*Aim of the task*: Transcribe the listing below in full, keeping every line exactly as it is.

*Task data*:
◇ ◇ ◇ ◇ ◇ ◇ ◇
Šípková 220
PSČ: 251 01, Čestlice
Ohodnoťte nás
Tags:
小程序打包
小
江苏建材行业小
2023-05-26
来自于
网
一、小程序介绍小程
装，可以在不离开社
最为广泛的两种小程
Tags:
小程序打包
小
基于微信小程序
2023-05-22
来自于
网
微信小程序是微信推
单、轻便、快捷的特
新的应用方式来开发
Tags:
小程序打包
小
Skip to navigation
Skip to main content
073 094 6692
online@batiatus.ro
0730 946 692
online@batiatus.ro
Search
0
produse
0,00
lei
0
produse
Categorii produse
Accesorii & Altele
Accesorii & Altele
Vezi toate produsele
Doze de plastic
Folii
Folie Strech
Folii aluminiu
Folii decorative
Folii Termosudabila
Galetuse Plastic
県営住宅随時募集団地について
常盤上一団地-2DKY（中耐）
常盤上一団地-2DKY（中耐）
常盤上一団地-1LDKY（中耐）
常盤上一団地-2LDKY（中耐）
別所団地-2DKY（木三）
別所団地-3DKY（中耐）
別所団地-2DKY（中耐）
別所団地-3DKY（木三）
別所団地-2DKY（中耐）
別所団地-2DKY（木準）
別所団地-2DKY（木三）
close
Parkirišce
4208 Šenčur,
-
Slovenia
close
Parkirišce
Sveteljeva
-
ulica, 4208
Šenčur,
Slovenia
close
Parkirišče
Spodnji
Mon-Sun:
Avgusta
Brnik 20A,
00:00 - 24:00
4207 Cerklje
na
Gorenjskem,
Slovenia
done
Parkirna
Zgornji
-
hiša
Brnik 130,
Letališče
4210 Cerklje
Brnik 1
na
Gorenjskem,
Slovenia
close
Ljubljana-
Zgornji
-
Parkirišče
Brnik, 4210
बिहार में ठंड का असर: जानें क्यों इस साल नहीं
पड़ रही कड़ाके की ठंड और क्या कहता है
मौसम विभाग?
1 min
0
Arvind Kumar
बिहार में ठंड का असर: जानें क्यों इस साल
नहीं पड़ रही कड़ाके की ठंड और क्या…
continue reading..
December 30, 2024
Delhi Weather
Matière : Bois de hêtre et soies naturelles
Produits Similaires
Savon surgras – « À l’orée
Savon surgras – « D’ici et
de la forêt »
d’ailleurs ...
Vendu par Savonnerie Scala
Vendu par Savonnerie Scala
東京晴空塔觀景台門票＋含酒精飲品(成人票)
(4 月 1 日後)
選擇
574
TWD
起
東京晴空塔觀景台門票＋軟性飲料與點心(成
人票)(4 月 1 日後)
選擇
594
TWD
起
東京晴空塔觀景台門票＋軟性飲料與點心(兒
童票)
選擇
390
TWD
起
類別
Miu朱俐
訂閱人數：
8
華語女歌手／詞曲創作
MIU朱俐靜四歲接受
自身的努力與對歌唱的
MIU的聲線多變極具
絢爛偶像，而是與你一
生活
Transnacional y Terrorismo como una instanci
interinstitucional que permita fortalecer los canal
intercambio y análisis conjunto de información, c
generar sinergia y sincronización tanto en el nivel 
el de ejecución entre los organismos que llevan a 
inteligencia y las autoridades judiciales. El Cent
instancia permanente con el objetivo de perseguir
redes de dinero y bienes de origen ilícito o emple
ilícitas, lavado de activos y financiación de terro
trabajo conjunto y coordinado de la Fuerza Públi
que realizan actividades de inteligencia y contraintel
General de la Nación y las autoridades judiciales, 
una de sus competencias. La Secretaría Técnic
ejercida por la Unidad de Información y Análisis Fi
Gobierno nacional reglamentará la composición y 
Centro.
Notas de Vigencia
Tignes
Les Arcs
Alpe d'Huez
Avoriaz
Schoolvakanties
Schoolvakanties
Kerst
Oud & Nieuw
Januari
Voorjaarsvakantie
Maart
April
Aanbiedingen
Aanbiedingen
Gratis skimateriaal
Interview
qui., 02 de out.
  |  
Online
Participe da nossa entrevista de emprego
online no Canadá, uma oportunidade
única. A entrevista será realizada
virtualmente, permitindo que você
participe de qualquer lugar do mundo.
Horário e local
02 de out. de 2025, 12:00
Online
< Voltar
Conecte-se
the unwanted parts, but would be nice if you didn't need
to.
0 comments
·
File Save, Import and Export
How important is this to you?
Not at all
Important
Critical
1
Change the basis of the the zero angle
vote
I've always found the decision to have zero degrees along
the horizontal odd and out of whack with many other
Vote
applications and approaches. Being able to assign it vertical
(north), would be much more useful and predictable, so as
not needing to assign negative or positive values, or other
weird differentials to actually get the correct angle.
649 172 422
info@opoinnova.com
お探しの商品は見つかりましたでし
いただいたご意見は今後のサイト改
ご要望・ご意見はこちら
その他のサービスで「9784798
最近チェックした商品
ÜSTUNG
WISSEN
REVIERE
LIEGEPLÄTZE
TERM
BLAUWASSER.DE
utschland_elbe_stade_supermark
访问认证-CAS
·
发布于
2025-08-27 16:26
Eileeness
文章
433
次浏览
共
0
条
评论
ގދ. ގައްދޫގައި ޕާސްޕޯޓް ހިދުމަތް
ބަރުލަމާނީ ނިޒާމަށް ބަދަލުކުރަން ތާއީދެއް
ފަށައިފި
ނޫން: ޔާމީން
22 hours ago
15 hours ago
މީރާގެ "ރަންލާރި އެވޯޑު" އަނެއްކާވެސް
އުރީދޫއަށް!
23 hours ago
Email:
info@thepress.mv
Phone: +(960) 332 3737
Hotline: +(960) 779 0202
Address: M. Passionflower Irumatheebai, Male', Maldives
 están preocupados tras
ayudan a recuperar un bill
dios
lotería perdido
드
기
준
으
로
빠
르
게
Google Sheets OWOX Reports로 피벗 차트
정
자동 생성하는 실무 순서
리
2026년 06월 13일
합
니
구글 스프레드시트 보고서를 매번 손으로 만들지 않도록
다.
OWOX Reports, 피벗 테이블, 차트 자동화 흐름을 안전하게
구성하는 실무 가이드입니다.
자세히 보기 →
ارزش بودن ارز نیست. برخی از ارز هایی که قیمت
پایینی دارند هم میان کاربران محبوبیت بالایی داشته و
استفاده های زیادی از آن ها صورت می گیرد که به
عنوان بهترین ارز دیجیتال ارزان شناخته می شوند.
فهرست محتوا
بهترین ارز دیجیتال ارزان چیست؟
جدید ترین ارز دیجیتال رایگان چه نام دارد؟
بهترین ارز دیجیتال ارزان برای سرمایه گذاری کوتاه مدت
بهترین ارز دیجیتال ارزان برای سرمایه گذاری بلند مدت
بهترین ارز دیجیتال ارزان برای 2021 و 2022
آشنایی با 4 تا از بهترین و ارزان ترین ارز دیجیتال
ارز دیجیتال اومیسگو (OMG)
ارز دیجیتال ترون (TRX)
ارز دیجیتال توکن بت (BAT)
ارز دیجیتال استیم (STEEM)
◇ ◇ ◇ ◇ ◇ ◇ ◇
*Answer box*:
Šípková 220
PSČ: 251 01, Čestlice
Ohodnoťte nás
Tags:
小程序打包
小
江苏建材行业小
2023-05-26
来自于
网
一、小程序介绍小程
装，可以在不离开社
最为广泛的两种小程
Tags:
小程序打包
小
基于微信小程序
2023-05-22
来自于
网
微信小程序是微信推
单、轻便、快捷的特
新的应用方式来开发
Tags:
小程序打包
小
Skip to navigation
Skip to main content
073 094 6692
online@batiatus.ro
0730 946 692
online@batiatus.ro
Search
0
produse
0,00
lei
0
produse
Categorii produse
Accesorii & Altele
Accesorii & Altele
Vezi toate produsele
Doze de plastic
Folii
Folie Strech
Folii aluminiu
Folii decorative
Folii Termosudabila
Galetuse Plastic
県営住宅随時募集団地について
常盤上一団地-2DKY（中耐）
常盤上一団地-2DKY（中耐）
常盤上一団地-1LDKY（中耐）
常盤上一団地-2LDKY（中耐）
別所団地-2DKY（木三）
別所団地-3DKY（中耐）
別所団地-2DKY（中耐）
別所団地-3DKY（木三）
別所団地-2DKY（中耐）
別所団地-2DKY（木準）
別所団地-2DKY（木三）
close
Parkirišce
4208 Šenčur,
-
Slovenia
close
Parkirišce
Sveteljeva
-
ulica, 4208
Šenčur,
Slovenia
close
Parkirišče
Spodnji
Mon-Sun:
Avgusta
Brnik 20A,
00:00 - 24:00
4207 Cerklje
na
Gorenjskem,
Slovenia
done
Parkirna
Zgornji
-
hiša
Brnik 130,
Letališče
4210 Cerklje
Brnik 1
na
Gorenjskem,
Slovenia
close
Ljubljana-
Zgornji
-
Parkirišče
Brnik, 4210
बिहार में ठंड का असर: जानें क्यों इस साल नहीं
पड़ रही कड़ाके की ठंड और क्या कहता है
मौसम विभाग?
1 min
0
Arvind Kumar
बिहार में ठंड का असर: जानें क्यों इस साल
नहीं पड़ रही कड़ाके की ठंड और क्या…
continue reading..
December 30, 2024
Delhi Weather
Matière : Bois de hêtre et soies naturelles
Produits Similaires
Savon surgras – « À l’orée
Savon surgras – « D’ici et
de la forêt »
d’ailleurs ...
Vendu par Savonnerie Scala
Vendu par Savonnerie Scala
東京晴空塔觀景台門票＋含酒精飲品(成人票)
(4 月 1 日後)
選擇
574
TWD
起
東京晴空塔觀景台門票＋軟性飲料與點心(成
人票)(4 月 1 日後)
選擇
594
TWD
起
東京晴空塔觀景台門票＋軟性飲料與點心(兒
童票)
選擇
390
TWD
起
類別
Miu朱俐
訂閱人數：
8
華語女歌手／詞曲創作
MIU朱俐靜四歲接受
自身的努力與對歌唱的
MIU的聲線多變極具
絢爛偶像，而是與你一
生活
Transnacional y Terrorismo como una instanci
interinstitucional que permita fortalecer los canal
intercambio y análisis conjunto de información, c
generar sinergia y sincronización tanto en el nivel 
el de ejecución entre los organismos que llevan a 
inteligencia y las autoridades judiciales. El Cent
instancia permanente con el objetivo de perseguir
redes de dinero y bienes de origen ilícito o emple
ilícitas, lavado de activos y financiación de terro
trabajo conjunto y coordinado de la Fuerza Públi
que realizan actividades de inteligencia y contraintel
General de la Nación y las autoridades judiciales, 
una de sus competencias. La Secretaría Técnic
ejercida por la Unidad de Información y Análisis Fi
Gobierno nacional reglamentará la composición y 
Centro.
Notas de Vigencia
Tignes
Les Arcs
Alpe d'Huez
Avoriaz
Schoolvakanties
Schoolvakanties
Kerst
Oud & Nieuw
Januari
Voorjaarsvakantie
Maart
April
Aanbiedingen
Aanbiedingen
Gratis skimateriaal
Interview
qui., 02 de out.
  |  
Online
Participe da nossa entrevista de emprego
online no Canadá, uma oportunidade
única. A entrevista será realizada
virtualmente, permitindo que você
participe de qualquer lugar do mundo.
Horário e local
02 de out. de 2025, 12:00
Online
< Voltar
Conecte-se
the unwanted parts, but would be nice if you didn't need
to.
0 comments
·
File Save, Import and Export
How important is this to you?
Not at all
Important
Critical
1
Change the basis of the the zero angle
vote
I've always found the decision to have zero degrees along
the horizontal odd and out of whack with many other
Vote
applications and approaches. Being able to assign it vertical
(north), would be much more useful and predictable, so as
not needing to assign negative or positive values, or other
weird differentials to actually get the correct angle.
649 172 422
info@opoinnova.com
お探しの商品は見つかりましたでし
いただいたご意見は今後のサイト改
ご要望・ご意見はこちら
その他のサービスで「9784798
最近チェックした商品
ÜSTUNG
WISSEN
REVIERE
LIEGEPLÄTZE
TERM
BLAUWASSER.DE
utschland_elbe_stade_supermark
访问认证-CAS
·
发布于
2025-08-27 16:26
Eileeness
文章
433
次浏览
共
0
条
评论
ގދ. ގައްދޫގައި ޕާސްޕޯޓް ހިދުމަތް
ބަރުލަމާނީ ނިޒާމަށް ބަދަލުކުރަން ތާއީދެއް
ފަށައިފި
ނޫން: ޔާމީން
22 hours ago
15 hours ago
މީރާގެ "ރަންލާރި އެވޯޑު" އަނެއްކާވެސް
އުރީދޫއަށް!
23 hours ago
Email:
info@thepress.mv
Phone: +(960) 332 3737
Hotline: +(960) 779 0202
Address: M. Passionflower Irumatheebai, Male', Maldives
 están preocupados tras
ayudan a recuperar un bill
dios
lotería perdido
드
기
준
으
로
빠
르
게
Google Sheets OWOX Reports로 피벗 차트
정
자동 생성하는 실무 순서
리
2026년 06월 13일
합
니
구글 스프레드시트 보고서를 매번 손으로 만들지 않도록
다.
OWOX Reports, 피벗 테이블, 차트 자동화 흐름을 안전하게
구성하는 실무 가이드입니다.
자세히 보기 →
ارزش بودن ارز نیست. برخی از ارز هایی که قیمت
پایینی دارند هم میان کاربران محبوبیت بالایی داشته و
استفاده های زیادی از آن ها صورت می گیرد که به
عنوان بهترین ارز دیجیتال ارزان شناخته می شوند.
فهرست محتوا
بهترین ارز دیجیتال ارزان چیست؟
جدید ترین ارز دیجیتال رایگان چه نام دارد؟
بهترین ارز دیجیتال ارزان برای سرمایه گذاری کوتاه مدت
بهترین ارز دیجیتال ارزان برای سرمایه گذاری بلند مدت
بهترین ارز دیجیتال ارزان برای 2021 و 2022
آشنایی با 4 تا از بهترین و ارزان ترین ارز دیجیتال
ارز دیجیتال اومیسگو (OMG)
ارز دیجیتال ترون (TRX)
ارز دیجیتال توکن بت (BAT)
ارز دیجیتال استیم (STEEM)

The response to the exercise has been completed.